In silence we looked around at the mess. My heart sank. l'm just going to walk the dogs on the beach, Dee said, then, Oh, my lovely Laundry Cottage. The Jeep actually started and away they went. I set about clearing enough space at least to sleep, convinced that my wife would before the day was closed be demanding an immediate return to the south. It was raining a light rain and the midges were up. When Dee and the dogs returned she looked at me, smiling. (Funny how the insect life barely troubled her) She'd been chatting to a New Zealand lady on the beach. Come on, Bryan, she instructed; Let's go into Gairloch for some fish and chips. In that cafe we made friends with another couple who, that very same day, had 'migrated' to Aultbea from, I think, Manchester. From the cafe window we looked out over a classic multicoloured Wester-Ross sunset. For us it might have been a sunrise. Without saying so there and then we both knew within ourselves that nevermore were we to live anywhere other than in this place.
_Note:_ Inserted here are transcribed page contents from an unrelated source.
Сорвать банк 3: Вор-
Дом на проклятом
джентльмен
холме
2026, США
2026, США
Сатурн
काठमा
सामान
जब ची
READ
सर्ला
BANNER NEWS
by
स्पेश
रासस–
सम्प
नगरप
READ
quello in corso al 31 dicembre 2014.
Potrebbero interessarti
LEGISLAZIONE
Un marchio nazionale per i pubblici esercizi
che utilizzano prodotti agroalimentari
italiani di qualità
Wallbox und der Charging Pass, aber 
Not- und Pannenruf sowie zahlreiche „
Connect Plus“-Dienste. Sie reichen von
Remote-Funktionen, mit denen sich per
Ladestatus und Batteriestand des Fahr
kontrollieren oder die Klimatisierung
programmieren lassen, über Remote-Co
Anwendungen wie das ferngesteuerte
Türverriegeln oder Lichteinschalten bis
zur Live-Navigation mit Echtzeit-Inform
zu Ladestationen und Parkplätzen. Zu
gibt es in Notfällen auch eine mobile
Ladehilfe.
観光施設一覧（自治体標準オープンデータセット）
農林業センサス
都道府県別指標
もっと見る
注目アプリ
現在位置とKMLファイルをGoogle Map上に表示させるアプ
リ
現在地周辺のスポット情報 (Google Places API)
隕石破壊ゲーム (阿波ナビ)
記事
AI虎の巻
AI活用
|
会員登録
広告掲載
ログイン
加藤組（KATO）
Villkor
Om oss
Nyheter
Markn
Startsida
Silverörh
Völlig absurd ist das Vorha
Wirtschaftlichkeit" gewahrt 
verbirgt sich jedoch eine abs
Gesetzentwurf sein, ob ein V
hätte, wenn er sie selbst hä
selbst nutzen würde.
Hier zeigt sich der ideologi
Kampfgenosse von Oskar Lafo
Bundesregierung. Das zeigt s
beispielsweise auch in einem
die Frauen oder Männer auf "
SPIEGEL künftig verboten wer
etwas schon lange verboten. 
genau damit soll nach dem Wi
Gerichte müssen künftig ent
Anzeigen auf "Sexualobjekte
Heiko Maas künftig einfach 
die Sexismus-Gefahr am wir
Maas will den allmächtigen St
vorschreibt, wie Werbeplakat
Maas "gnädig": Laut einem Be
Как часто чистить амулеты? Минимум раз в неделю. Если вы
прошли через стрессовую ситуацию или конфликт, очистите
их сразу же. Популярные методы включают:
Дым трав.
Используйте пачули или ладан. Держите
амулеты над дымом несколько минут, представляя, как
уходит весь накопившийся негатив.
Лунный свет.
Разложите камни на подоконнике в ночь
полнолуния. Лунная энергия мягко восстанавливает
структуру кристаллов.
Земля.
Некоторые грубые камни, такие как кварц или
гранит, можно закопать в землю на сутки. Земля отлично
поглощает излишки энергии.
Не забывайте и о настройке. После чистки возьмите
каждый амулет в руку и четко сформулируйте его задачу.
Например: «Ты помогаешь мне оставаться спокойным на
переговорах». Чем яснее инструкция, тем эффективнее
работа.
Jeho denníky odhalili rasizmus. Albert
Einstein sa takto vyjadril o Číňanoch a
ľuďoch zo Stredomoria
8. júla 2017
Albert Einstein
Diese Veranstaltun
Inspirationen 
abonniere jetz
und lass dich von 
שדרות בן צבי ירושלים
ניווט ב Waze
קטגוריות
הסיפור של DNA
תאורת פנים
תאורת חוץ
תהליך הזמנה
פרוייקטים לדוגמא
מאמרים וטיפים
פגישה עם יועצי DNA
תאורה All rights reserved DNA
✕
We had five thousand two hundred and ten pounds in our bank account and a couple of quite small pensions for income. But we had zero debt, our two dogs Sorosh and Mati, a whole new and beautiful world full of wild provender for those who would seek it out, a whole new and beautiful life, some kind of long-frustrated talent to write and to paint - and we had each other. And that, my friends, is one hell of a lot.